My mum and dad are helping me out, i am thankful for it.

The advice has been very good and i will do most of it!

Im a proud person and dont like to ask for help, i like to learn rather than be taught.

They wouldn't visit.

OP posts:
hopeful92 · 02/11/2012 17:00

xmasevebundle who wouldn't visit?

xmasevebundle · 02/11/2012 18:49

OP said if they wasnt bothered, they wouldnt come anyway.

I said they wouldn't vist.

Taken everything on board wrote a few down, thanks for the input everyone xx

OP posts:
Meglet · 02/11/2012 20:03

The baby doesn't need to 'facilitate' a relationship with anyone at first, except it's parents. The mum / dad are number one priority, no one else has any right to see the baby until the mum has recovered and ready for it.

You wouldn't invade someone's house if they'd just had major surgery, same goes for new parents / babies.

xmaseve I do hope you get the help you need and not a stream of visitors when you are vulnerable and recovering. Things settle down in time so you will be able to see people, but I'm on the side of letting mums / dads play it by ear and family members waiting until it's ok to visit.

halloweeneyqueeney · 02/11/2012 20:17

Meglet, no, but the baby WILL miss out on extended friends/family later if people are kept away at first, its not an easy thing to undo

datingthedevil · 03/11/2012 00:19

I'm in a similar position to Xmas and agree with her completely. I had visions of my ex's mum turning up as I was having my final push, her walking in, picking up baby, ignoring me and saying how much her new grandson was like her perfect son. My ex.

Luckily they are no longer on the scene.
After my ex moved out, they let their ds, (my ex) take away the bed I was sleeping on - out of sheer spite and left me sleeping on an uncomfy sofa for two weeks (they didn't need the bed I was using, they just wanted to hurt me and get back at me). At the time I was off sick with bad pgp so taking the bed was a really low thing to do.

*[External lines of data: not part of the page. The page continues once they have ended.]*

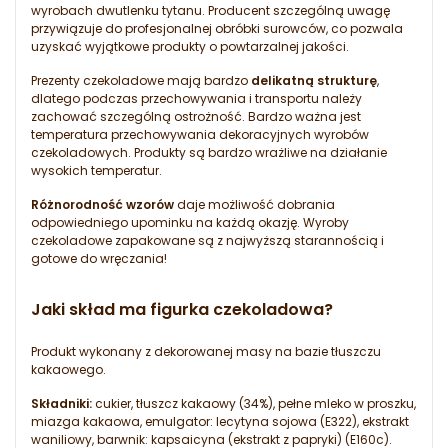
wyrobach dwutlenku tytanu. Producent szczególną uwagę
przywiązuje do profesjonalnej obróbki surowców, co pozwala
uzyskać wyjątkowe produkty o powtarzalnej jakości.
Prezenty czekoladowe mają bardzo
delikatną strukturę
,
dlatego podczas przechowywania i transportu należy
zachować szczególną ostrożność. Bardzo ważna jest
temperatura przechowywania dekoracyjnych wyrobów
czekoladowych. Produkty są bardzo wrażliwe na działanie
wysokich temperatur.
Różnorodność wzorów
daje możliwość dobrania
odpowiedniego upominku na każdą okazję. Wyroby
czekoladowe zapakowane są z najwyższą starannością i
gotowe do wręczania!
Jaki skład ma figurka czekoladowa?
Produkt wykonany z dekorowanej masy na bazie tłuszczu
kakaowego.
Składniki:
cukier, tłuszcz kakaowy (34%), pełne mleko w proszku,
miazga kakaowa, emulgator: lecytyna sojowa (E322), ekstrakt
waniliowy, barwnik: kapsaicyna (ekstrakt z papryki) (E160c).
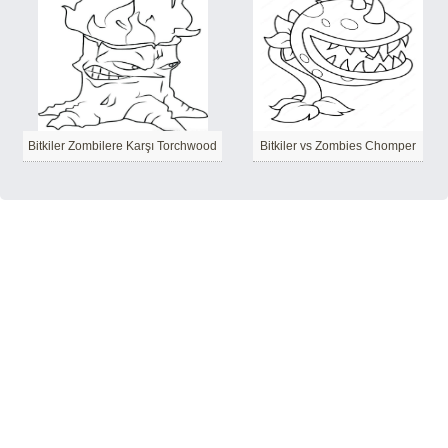
Bitkiler Zombilere Karşı Torchwood
Bitkiler vs Zombies Chomper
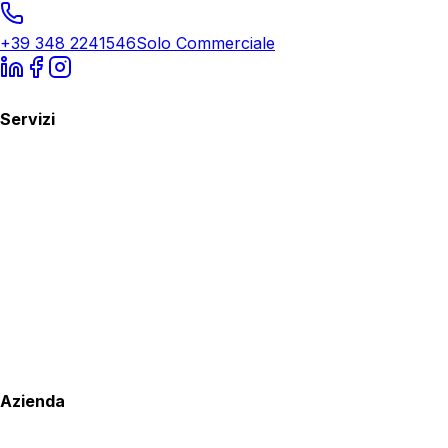
+39 348 2241546
Solo Commerciale
Servizi
Azienda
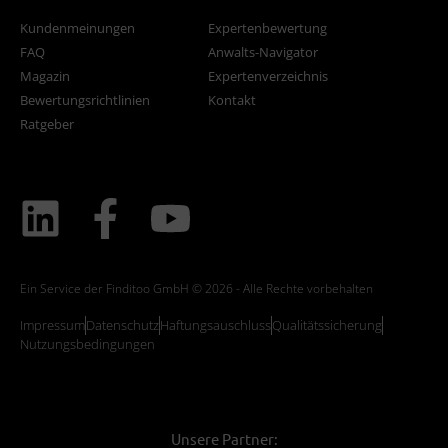
Kundenmeinungen
Expertenbewertung
FAQ
Anwalts-Navigator
Magazin
Expertenverzeichnis
Bewertungsrichtlinien
Kontakt
Ratgeber
Ein Service der Finditoo GmbH © 2026 - Alle Rechte vorbehalten
Impressum
Datenschutz
Haftungsauschluss
Qualitätssicherung
Nutzungsbedingungen
Unsere Partner:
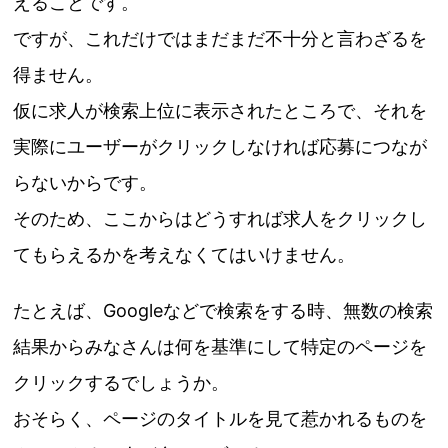
えることです。
ですが、これだけではまだまだ不十分と言わざるを
得ません。
仮に求人が検索上位に表示されたところで、それを
実際にユーザーがクリックしなければ応募につなが
らないからです。
そのため、ここからはどうすれば求人をクリックし
てもらえるかを考えなくてはいけません。
たとえば、Googleなどで検索をする時、無数の検索
結果からみなさんは何を基準にして特定のページを
クリックするでしょうか。
おそらく、ページのタイトルを見て惹かれるものを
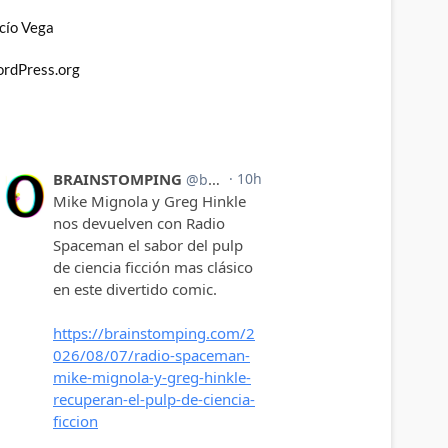
cío Vega
rdPress.org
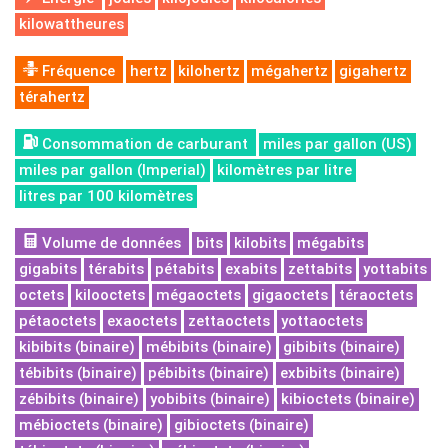
kilowattheures
Fréquence
hertz
kilohertz
mégahertz
gigahertz
térahertz
Consommation de carburant
miles par gallon (US)
miles par gallon (Imperial)
kilomètres par litre
litres par 100 kilomètres
Volume de données
bits
kilobits
mégabits
gigabits
térabits
pétabits
exabits
zettabits
yottabits
octets
kilooctets
mégaoctets
gigaoctets
téraoctets
pétaoctets
exaoctets
zettaoctets
yottaoctets
kibibits (binaire)
mébibits (binaire)
gibibits (binaire)
tébibits (binaire)
pébibits (binaire)
exbibits (binaire)
zébibits (binaire)
yobibits (binaire)
kibioctets (binaire)
mébioctets (binaire)
gibioctets (binaire)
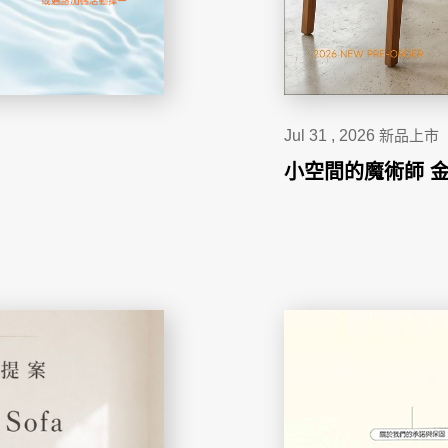
Contact
Evaluation
FAQs
新北土城HOLA店
板橋南雅店
三重重新店
Jul 31 , 2026
新品上市
人才招募
隱私權政策
小空間的魔術師 金碧
桃園中壢宜得利店
桃園南崁特力屋店
桃園中壢SOGO元化店
新竹大雅店
苗栗尚順店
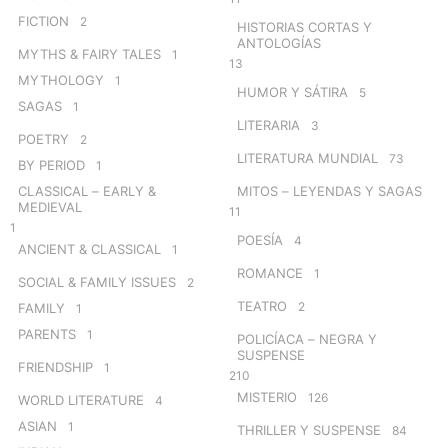
FICTION
2
HISTORIAS CORTAS Y
ANTOLOGÍAS
MYTHS & FAIRY TALES
1
13
MYTHOLOGY
1
HUMOR Y SÁTIRA
5
SAGAS
1
LITERARIA
3
POETRY
2
LITERATURA MUNDIAL
73
BY PERIOD
1
CLASSICAL – EARLY &
MITOS – LEYENDAS Y SAGAS
MEDIEVAL
11
1
POESÍA
4
ANCIENT & CLASSICAL
1
ROMANCE
1
SOCIAL & FAMILY ISSUES
2
TEATRO
2
FAMILY
1
PARENTS
1
POLICÍACA – NEGRA Y
SUSPENSE
FRIENDSHIP
1
210
MISTERIO
126
WORLD LITERATURE
4
ASIAN
1
THRILLER Y SUSPENSE
84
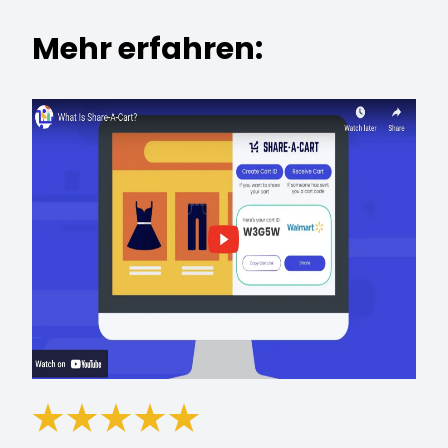
Mehr erfahren:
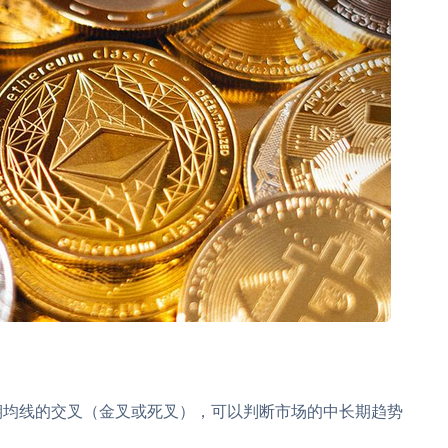
期均线的交叉（金叉或死叉），可以判断市场的中长期趋势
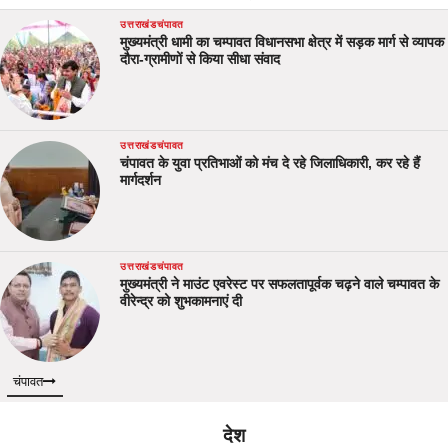
उत्तराखंड
चंपावत
मुख्यमंत्री धामी का चम्पावत विधानसभा क्षेत्र में सड़क मार्ग से व्यापक
दौरा-ग्रामीणों से किया सीधा संवाद
उत्तराखंड
चंपावत
चंपावत के युवा प्रतिभाओं को मंच दे रहे जिलाधिकारी, कर रहे हैं
मार्गदर्शन
उत्तराखंड
चंपावत
मुख्यमंत्री ने माउंट एवरेस्ट पर सफलतापूर्वक चढ़ने वाले चम्पावत के
वीरेन्द्र को शुभकामनाएं दी
चंपावत
देश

If they dare turn up to see the baby after he is born they will be very unlucky.

You may say the baby will miss his extended family and the advantages this brings, but in my eyes, they didn't care about him when he was inside me, they made us sleep on the sofa and made sure I was uncomfortable and under unnecessary stress, which would have a negative effect on the baby.

My baby doesn't need to be around people as nasty and cruel as that.

Sorry, I didn't mean to rant there!

But I agree with Xmas. It's her baby and she should do what she wants.